Son günlerin manşetleri tanıdık isimlerle dolu. Sahne ışıklarının altında alkışlanan, milyonların örnek diye gösterdiği; günlük haberleri mimikleriyle izleyip güne başladığımız bu tanıdık yüzler, bu kez uyuşturucu operasyonlarının soğuk flaşlarıyla karşımızda.
Şan ve şöhret, modern çağımızın en pahalı uyuşturucusu. Alkış azaldığında ve ışıklar kapandığında yoksunluk başlar. İşte tam bu noktada kimileri bu belalı tozlara, haplara, iğnelere sarılır. Bu zararlı maddeler sadece bedene değil, itibara da enjekte edilir.
Bu süslü yaşantıların her zaman göz önünde bulunmak gibi bir zorunluluğu vardır. Şöhret denilen sabun köpüğü eriyip insanları kaybeder. Gündemde kalabilenler pastayı yer. Reklam, iyi ya da kötü olsun, kişiyi bir şekilde gündemde tutar. Bir ünlü ne kadar uçlarda yaşarsa, o kadar konuşulur. Skandallar reyting getirir, düşüşler trend olur.
Sonra bir operasyon haberiyle ahlak nutukları atarken buluruz kendimizi. Bu iki yüzlü çarkta herkesin payı vardır. Uyuşturucu operasyonları bir ülkenin kültürel olarak iflas raporudur. Para varsa sorun yokmuş gibi davranılır. Tanıdık bir kişiyse her şeyin üstü örtülür; bu durum gençlere açıkça ya da örtük biçimde özendirilir.
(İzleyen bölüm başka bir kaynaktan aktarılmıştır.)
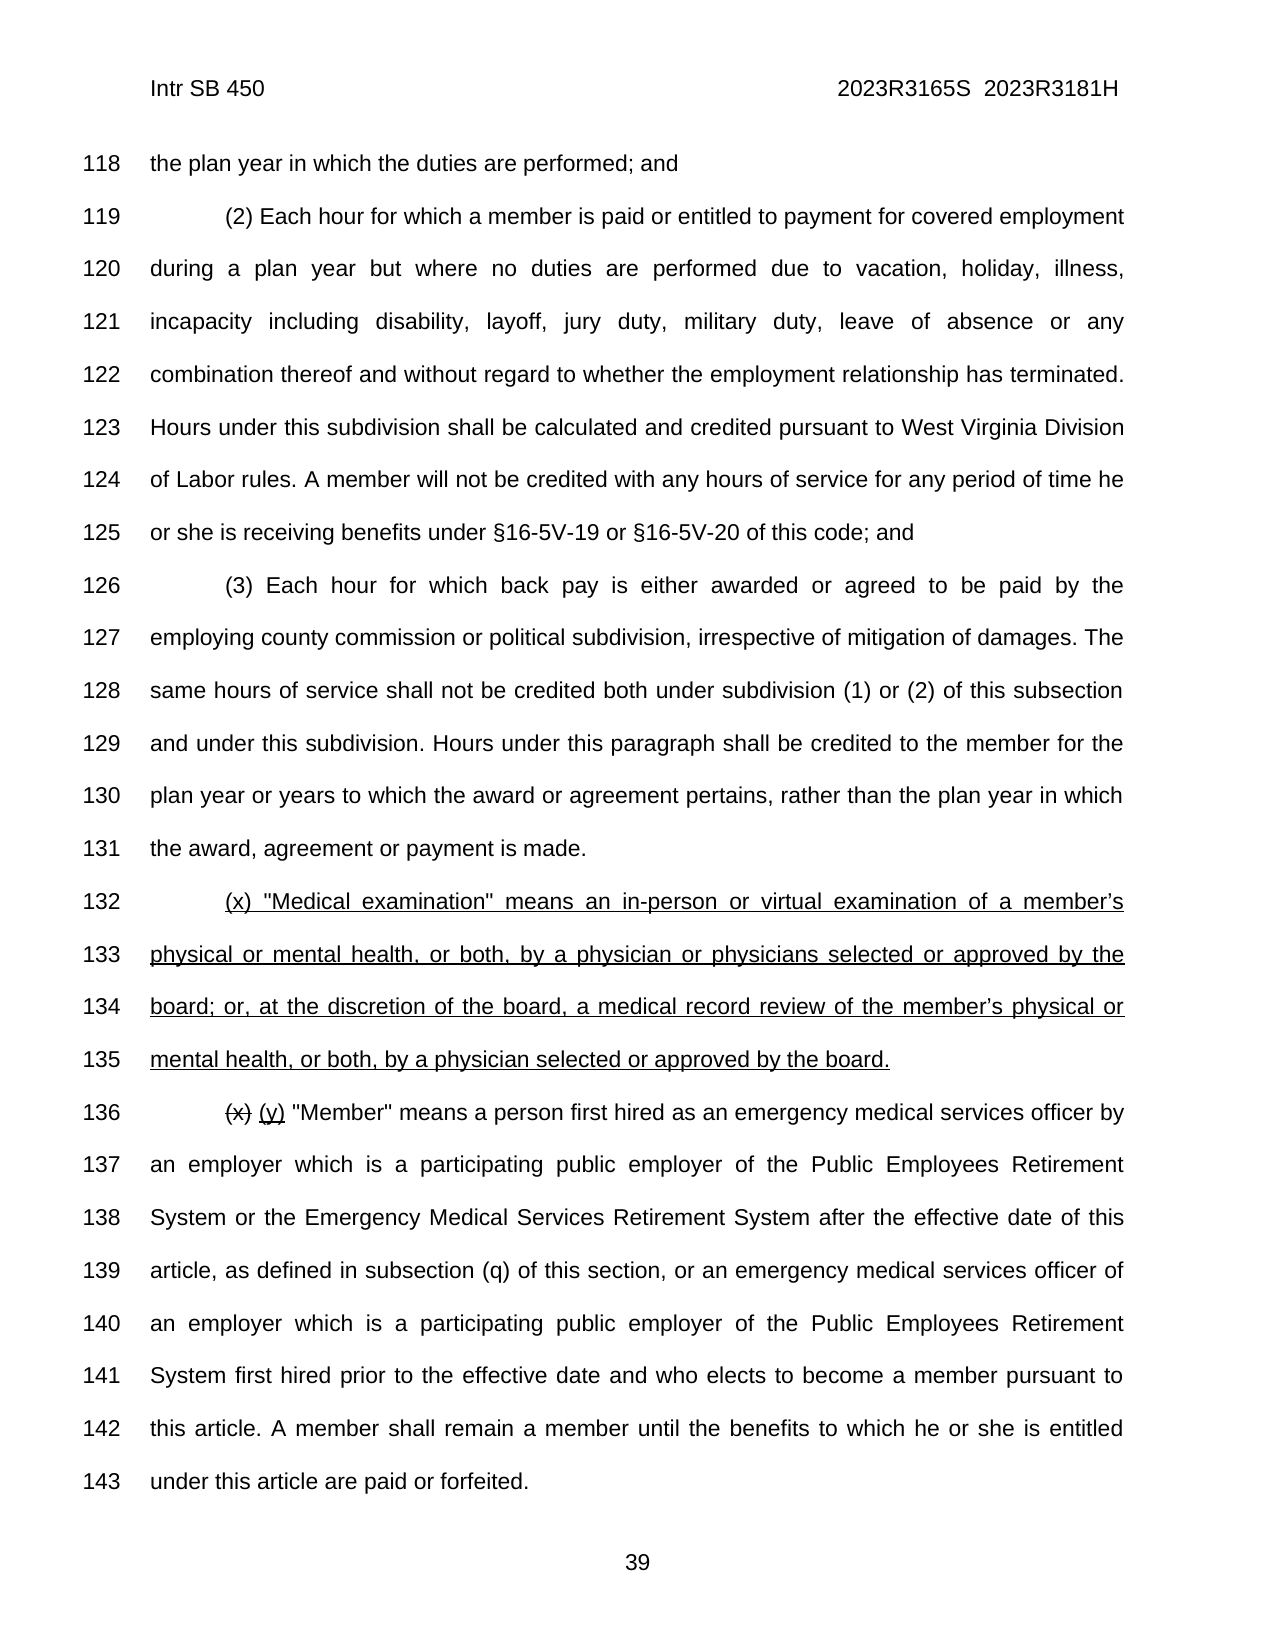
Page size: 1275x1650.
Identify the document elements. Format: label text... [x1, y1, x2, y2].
Oysa bilseler, uyuşturucu kimseye ünlü ya da zengin muamelesi yapmaz; bir karadelik gibi içine çeker. Bağımlılık konuşulması gerekirken neden bu kadar ekranlarda parlatılıyor? Gençler, uyuşturucuyla anılan isimleri hâlâ takip ediyor, izliyor. Çünkü mesele hep yanlış yerden ele alınıyor. Konu magazin malzemesi, kişiler ise şöhret yapılıyor.
Oysa ünlü olmak, sorumluluğu da beraberinde getiren bir durumdur. Özel hayatın gizliliği elbette önemlidir. Ancak kamu yararına bir göreviniz varsa, ekranlardan uyuşturucunun zararlarını anlatıp öte yandan bu maddeyi kullanıyorsanız, özel hayatın sınırlarını çoktan aşmışsınız demektir.
Göz önündeyseniz, birileri tarafından takip ediliyor ve takdir ediliyorsanız bunun mutlaka bir sorumluluğu olmalıdır. Sağlam adımlar atmak zorundasınız. Gençler için mesele çok daha tehlikelidir. Ekrandan taşan hayatlar gerçekmiş gibi sunuluyor, bedelleri gösterilmiyor; çöküş ise kişi adına dramatize ediliyor.
Bu tarz operasyonların haberleri bir gün konuşulup ertesi gün unutuluyor. Şımarıklık mı, yoksa şöhretin yükünü kaldıramayanların sığındığı yanlış bir liman mı, bilinmez. Para ve imkânlar insanları şaşırtıyor. “Gündemden düşersem” kaygısı, şöhreti kaybetme korkusu insanları yanlış yollara sürüklüyor.
Belli ki variyetli ortamların heyecan arayışı, bu yanlış alışkanlıkları “farklı hissetme” aracı hâline getiriyor. Kimse bunalıma düşme gerekçesini savunmasın. Ülkemizde asgari ücretle kirada oturan vatandaşlarımız, öğrencilerimiz de bunalıyor. Sorunlarını parayla kapatmanın rahatlığında olduklarını ve arkalarını birilerine dayadıklarını hepimiz biliyoruz.
Gündemden haberleri çabuk silinecek, hayran kitleleri daha çok takip edecek. Bu rahatlıkla her şeyi yapabileceklerini sanıyorlar. At izinin it izine karıştığı bu tür ortamların devletimiz tarafından temizleneceğini umut ediyorum.
Toplumdaki çöküş durdurulmalı. Ekran önünde ve arkasındaki sorumluluklar herkese açıkça bildirilmeli. Bağımlıkla mücadele, kişiye göre değişen değil; herkes için aynı sertlikte ve kararlılıkla yürütülmelidir.